§ WORK INSTRUCTIONS
Lines from the start of the data through the line containing "धायः॑ऽभिः । वा॒" must be given again exactly. Leave the others out.

§ EXERCISE DATA
# # # # #

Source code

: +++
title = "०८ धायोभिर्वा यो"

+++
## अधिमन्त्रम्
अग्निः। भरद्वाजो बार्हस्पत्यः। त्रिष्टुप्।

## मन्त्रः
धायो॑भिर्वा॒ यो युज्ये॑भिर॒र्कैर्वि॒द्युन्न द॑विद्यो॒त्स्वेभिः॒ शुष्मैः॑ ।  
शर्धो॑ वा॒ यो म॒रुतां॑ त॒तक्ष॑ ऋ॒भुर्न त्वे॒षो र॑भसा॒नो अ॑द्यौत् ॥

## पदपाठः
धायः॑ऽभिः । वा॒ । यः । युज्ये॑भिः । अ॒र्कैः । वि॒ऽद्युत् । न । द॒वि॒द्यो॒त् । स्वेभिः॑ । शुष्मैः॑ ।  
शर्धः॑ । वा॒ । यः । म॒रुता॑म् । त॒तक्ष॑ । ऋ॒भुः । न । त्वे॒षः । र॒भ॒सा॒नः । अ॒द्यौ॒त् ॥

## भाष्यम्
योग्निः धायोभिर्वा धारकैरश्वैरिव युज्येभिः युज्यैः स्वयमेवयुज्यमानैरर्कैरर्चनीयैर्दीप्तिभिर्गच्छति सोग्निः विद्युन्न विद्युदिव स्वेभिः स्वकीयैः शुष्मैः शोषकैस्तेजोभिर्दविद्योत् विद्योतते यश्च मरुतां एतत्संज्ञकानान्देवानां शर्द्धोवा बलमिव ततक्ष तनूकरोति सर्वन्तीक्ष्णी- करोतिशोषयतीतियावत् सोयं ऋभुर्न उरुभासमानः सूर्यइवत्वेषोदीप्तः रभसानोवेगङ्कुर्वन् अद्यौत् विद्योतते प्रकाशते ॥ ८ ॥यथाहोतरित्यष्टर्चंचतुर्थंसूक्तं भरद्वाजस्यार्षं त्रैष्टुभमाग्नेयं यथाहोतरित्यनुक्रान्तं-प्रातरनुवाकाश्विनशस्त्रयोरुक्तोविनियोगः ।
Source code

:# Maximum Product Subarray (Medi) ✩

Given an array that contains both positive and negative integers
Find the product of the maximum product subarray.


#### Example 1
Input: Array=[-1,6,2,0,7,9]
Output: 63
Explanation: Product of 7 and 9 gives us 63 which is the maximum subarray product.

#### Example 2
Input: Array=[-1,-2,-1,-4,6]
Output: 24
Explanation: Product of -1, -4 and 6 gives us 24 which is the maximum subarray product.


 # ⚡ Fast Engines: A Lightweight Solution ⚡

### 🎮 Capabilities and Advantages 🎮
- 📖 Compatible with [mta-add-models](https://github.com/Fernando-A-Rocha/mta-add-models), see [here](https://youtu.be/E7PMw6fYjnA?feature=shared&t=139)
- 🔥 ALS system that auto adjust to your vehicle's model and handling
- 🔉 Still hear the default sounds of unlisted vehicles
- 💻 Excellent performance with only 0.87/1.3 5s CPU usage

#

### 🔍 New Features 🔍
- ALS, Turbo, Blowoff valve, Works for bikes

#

# # # # #

§ RESPONSE
Source code

: +++
title = "०८ धायोभिर्वा यो"

+++
## अधिमन्त्रम्
अग्निः। भरद्वाजो बार्हस्पत्यः। त्रिष्टुप्।

## मन्त्रः
धायो॑भिर्वा॒ यो युज्ये॑भिर॒र्कैर्वि॒द्युन्न द॑विद्यो॒त्स्वेभिः॒ शुष्मैः॑ ।  
शर्धो॑ वा॒ यो म॒रुतां॑ त॒तक्ष॑ ऋ॒भुर्न त्वे॒षो र॑भसा॒नो अ॑द्यौत् ॥

## पदपाठः
धायः॑ऽभिः । वा॒ । यः । युज्ये॑भिः । अ॒र्कैः । वि॒ऽद्युत् । न । द॒वि॒द्यो॒त् । स्वेभिः॑ । शुष्मैः॑ ।  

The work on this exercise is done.